A segunda cruz fundamental … é a ‘cruz da tragédia do Messias’ sob diferentes aspectos. Esta tem o seu topo no ‘signo do Carneiro’ que rege o primeiro mês do ano religioso, Nisan, o mês em que Jesus morreu e ressuscitou, o mês da Páscoa. O pé dessa cruz está no ‘signo da Balança’, que rege o primeiro mês do ano civil e sétimo religioso, Tishri, o mês em que era celebrada a ‘Cerimônia da expiação ou do Juízo’, rito complementar ao da Páscoa. Esse pé direito é representado pela linha equinocial [na época do nascimento de Cristo], que divide o dia e a noite em partes iguais, igualando o dia e a noite. — pp. 50 e 52
Conforme se vê, e tendo em vista a preocupação ancestral dos hebreus com a leitura do céu noturno, Deus sinalizou aos homens a iminência do desvelamento da Sua vontade, primeiro no Céu, depois na Terra. Tanto é que a conjunção Júpiter-Saturno, por exemplo, é símbolo da “divindade em ação”, o Esplendor do Céu que prenuncia uma alteração substancial na ordem terrestre. Foi essa conjunção, por exemplo, que prenunciou a Era dos Descobrimentos, inauguradora da Era Moderna, e ela também está associada à eclosão do Terceiro Re1ch, já que vinculada à Swástika, que conduziu o f¨her à posição de um tipo de Anticristo, uma vez associado a Júpiter, filho de Saturno, e entendendo a si mesmo como Primogênito Divino e comandante do Eixo Júpiter-Saturno, realizador na Terra, enquanto Rei do Mundo (Melkitsedek), da revolução astral. O foco aqui, porém, não insta nas intercorrências dos últimos séculos, embora todas as supracitadas estão impregnadas de espírito escatológico e apocalíptico.

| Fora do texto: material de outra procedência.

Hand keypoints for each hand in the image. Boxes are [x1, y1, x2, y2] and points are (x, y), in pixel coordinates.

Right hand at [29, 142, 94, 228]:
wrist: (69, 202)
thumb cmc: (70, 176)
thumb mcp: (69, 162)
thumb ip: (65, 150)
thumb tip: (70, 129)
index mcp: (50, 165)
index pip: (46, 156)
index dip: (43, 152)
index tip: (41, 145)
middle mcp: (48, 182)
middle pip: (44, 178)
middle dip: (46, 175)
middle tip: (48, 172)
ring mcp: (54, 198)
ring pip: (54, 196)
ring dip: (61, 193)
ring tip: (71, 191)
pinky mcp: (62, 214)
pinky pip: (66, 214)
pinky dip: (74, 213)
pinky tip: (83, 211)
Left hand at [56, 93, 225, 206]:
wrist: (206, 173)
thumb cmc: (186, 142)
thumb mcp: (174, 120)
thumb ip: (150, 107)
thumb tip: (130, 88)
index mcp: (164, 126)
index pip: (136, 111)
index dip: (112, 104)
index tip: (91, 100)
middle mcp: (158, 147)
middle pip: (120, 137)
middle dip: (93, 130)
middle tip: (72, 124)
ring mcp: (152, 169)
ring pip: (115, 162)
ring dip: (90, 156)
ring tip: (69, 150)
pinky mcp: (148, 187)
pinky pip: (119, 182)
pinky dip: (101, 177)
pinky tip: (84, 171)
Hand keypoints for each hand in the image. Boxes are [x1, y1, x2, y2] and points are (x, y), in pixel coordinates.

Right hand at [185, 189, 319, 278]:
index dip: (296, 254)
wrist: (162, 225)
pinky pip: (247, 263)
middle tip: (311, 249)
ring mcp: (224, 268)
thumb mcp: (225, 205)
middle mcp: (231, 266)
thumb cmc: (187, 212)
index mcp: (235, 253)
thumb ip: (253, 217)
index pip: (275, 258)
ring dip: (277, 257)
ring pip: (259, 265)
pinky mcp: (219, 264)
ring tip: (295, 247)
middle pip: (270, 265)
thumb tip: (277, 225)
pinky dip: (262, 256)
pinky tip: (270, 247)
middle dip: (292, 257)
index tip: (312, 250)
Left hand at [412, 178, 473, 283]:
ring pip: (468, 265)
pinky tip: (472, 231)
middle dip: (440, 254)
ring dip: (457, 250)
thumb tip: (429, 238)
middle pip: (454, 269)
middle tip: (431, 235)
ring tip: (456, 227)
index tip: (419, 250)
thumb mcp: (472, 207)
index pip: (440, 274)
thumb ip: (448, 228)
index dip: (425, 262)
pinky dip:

O argumento é, ao fim e ao cabo, o de que mudanças fundamentais na ordem do Mundo Visível têm raízes em precedentes eternos do Paraíso, como seus desvelamentos, e que o seu anúncio aos homens tende a acompanhar uma sinalização no firmamento noturno — que Smith (A Ascenção Vertical) demonstra ser o aspecto visível ou o símbolo do Céu Espiritual. Mas também o Paraíso, sendo Criação, reage às revoluções terrenas, e conhece novidade ou desvelamento do Mistério de Deus na medida em que suas formas eternas são realizadas no Mundo Visível — por isso há um Cântico Novo quando o Sangue Precioso, válido desde antes da criação do Mundo, finalmente foi jorrado na Cruz, e quando o Filho, Ressurreto, volta para a destra do Pai. Isso não muda a natureza do Paraíso em si, mas se vê no progresso do entendimento daqueles que estão no Paraíso, diante do Trono, que agora podem ver algo antes não visto, porque ocultado também aos seus olhos: o Cordeiro de Deus, digno de abrir o Livro.